Provided text –
<<<<

From College to the Real World
If you’ve just graduated with your degree, no doubt you’re excited to start your career. Classes are finished, exams are over, and you’ve landed your first job. Congratulations! It’s all smooth sailing from now on in…or is it?
Perhaps not. According to AACU's, 2015 survey students are in for a rude awakening: fewer than three in 10 employers think graduates have the necessary critical thinking, written and/or oral skills to apply to real world context. They also believe students lack the ability to work in teams. This all means that, despite having spent the past few years honing skills for your desired profession, transitioning from school to work may not be as easy as you’d think.
Luckily, all those negative perceptions described can be rectified. There are some things you can do right now and shortly to set yourself up for success. Here are a few simple-but-effective strategies that can launch your career in a positive way:
Practice punctuality: The truth is, while it’s occasionally acceptable to turn up late for a lecture, the same leniency won’t apply in the workplace. Impressions count, so please make every effort to show up on before the start time of any meeting. If you always aim to arrive somewhere ten minutes early, you have a grace period in case something happens, and you would have otherwise been delayed. Arriving on time shows you value other’s time. It’s a simple trait that projects high responsibility.

>>>>

About this task – Can you write out, word for word, the part of the passage on moving from college to work between "From College to" and "in…or is it?", inclusive?

(Document layout analysis rows)
<<<<

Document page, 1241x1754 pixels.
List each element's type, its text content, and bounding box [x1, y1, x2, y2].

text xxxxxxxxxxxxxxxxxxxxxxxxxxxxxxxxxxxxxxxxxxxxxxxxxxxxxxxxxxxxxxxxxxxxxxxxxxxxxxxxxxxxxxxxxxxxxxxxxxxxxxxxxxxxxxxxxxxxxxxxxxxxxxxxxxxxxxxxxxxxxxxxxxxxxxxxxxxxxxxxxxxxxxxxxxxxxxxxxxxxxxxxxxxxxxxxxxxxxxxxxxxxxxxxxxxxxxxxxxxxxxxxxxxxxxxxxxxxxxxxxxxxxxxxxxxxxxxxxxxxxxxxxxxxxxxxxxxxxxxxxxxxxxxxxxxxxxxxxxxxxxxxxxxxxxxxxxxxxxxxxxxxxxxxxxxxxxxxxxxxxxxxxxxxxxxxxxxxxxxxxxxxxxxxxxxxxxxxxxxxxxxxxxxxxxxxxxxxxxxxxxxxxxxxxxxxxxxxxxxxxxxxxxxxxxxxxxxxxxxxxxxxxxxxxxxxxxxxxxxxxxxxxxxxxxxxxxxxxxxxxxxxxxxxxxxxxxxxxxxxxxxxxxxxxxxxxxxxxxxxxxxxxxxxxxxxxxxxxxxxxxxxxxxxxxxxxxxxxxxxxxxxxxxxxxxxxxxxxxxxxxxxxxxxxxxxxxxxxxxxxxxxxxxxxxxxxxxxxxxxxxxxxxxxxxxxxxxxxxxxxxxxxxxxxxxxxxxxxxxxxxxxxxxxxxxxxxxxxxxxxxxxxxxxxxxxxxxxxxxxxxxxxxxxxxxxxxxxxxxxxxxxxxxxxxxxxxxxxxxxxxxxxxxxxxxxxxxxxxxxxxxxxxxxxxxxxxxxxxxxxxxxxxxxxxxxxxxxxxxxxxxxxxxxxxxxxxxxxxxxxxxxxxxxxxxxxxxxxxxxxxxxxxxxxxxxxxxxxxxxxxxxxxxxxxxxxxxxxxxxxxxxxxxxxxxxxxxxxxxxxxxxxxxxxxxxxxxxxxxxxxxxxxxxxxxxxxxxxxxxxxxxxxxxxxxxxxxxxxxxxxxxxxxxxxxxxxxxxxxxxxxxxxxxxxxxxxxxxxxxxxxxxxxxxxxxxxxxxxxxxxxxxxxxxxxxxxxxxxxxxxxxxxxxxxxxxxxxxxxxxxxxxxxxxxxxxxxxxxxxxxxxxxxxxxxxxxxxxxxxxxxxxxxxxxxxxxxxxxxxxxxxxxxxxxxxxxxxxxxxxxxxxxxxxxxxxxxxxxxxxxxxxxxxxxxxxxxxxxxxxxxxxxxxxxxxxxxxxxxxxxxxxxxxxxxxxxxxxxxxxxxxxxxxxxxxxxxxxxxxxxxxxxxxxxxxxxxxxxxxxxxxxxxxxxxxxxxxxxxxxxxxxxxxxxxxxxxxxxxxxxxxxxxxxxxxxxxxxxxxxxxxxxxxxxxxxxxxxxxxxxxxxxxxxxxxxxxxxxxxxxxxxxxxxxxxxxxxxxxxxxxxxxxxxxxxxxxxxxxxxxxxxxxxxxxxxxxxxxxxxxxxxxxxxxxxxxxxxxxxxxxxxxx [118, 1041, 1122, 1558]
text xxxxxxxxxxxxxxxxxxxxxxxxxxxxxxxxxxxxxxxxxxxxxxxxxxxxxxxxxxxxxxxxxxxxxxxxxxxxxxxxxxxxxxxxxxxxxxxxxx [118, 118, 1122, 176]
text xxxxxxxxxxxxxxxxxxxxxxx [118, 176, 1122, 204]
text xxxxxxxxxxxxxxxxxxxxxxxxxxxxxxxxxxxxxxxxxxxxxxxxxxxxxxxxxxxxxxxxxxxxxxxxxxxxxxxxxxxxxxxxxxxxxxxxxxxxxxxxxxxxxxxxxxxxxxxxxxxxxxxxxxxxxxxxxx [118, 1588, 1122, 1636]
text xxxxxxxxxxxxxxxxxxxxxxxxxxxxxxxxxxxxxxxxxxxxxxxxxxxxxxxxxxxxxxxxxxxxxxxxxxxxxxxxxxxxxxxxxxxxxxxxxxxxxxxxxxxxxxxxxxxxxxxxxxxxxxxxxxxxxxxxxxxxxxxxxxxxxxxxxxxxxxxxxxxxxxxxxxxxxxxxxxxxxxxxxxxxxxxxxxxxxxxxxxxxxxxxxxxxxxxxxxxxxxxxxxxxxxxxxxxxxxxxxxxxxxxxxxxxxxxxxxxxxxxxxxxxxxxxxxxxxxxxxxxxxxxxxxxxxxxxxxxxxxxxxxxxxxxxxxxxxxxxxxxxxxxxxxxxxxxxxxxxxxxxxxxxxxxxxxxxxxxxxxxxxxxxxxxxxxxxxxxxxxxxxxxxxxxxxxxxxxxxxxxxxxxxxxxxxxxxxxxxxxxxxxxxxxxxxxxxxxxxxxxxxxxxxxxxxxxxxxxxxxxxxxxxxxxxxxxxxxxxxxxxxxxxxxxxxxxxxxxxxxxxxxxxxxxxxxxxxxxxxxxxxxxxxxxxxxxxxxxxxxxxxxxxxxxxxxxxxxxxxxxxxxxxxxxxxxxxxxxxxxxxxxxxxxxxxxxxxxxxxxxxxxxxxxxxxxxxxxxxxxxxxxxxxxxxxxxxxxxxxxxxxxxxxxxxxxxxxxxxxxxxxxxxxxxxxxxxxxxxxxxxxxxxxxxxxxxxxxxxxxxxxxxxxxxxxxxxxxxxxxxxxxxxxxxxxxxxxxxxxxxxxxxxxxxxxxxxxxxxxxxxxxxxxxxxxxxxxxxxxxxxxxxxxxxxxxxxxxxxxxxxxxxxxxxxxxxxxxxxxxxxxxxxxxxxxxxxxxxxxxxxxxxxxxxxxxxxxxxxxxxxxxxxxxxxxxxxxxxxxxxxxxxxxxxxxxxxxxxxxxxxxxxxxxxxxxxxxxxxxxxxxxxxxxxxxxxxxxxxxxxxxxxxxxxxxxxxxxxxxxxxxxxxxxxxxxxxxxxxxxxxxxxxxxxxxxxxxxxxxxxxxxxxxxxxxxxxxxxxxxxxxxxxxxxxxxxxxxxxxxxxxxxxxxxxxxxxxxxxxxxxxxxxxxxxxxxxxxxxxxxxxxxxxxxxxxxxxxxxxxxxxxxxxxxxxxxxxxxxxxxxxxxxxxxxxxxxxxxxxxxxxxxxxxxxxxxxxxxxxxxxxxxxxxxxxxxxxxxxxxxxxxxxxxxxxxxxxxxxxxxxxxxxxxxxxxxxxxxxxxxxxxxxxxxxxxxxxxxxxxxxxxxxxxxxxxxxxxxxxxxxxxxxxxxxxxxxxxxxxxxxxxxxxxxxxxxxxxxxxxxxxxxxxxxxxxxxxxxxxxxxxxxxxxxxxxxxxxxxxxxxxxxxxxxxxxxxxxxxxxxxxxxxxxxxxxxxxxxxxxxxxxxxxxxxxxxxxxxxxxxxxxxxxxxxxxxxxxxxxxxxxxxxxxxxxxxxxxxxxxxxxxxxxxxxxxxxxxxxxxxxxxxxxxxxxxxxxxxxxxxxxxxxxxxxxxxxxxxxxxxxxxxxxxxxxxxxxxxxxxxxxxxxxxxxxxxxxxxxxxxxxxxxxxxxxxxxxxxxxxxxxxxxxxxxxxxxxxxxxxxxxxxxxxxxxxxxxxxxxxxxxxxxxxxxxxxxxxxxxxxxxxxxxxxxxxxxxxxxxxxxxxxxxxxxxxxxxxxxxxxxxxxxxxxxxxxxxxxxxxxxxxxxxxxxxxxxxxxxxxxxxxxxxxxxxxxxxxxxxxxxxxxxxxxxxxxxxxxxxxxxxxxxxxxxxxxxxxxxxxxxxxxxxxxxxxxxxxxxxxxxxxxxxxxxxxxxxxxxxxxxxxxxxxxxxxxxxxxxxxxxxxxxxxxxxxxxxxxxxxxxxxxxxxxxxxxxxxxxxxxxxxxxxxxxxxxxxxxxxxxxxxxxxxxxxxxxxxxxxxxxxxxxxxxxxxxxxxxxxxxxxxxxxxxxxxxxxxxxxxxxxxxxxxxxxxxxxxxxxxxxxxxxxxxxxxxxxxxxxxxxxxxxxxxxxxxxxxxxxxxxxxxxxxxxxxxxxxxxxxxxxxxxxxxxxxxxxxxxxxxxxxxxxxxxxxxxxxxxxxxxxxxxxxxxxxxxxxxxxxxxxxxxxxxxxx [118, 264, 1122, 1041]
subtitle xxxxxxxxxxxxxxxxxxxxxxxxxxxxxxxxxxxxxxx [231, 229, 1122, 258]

>>>>

Finished task –
From College to the Real World
If you’ve just graduated with your degree, no doubt you’re excited to start your career. Classes are finished, exams are over, and you’ve landed your first job. Congratulations! It’s all smooth sailing from now on in…or is it?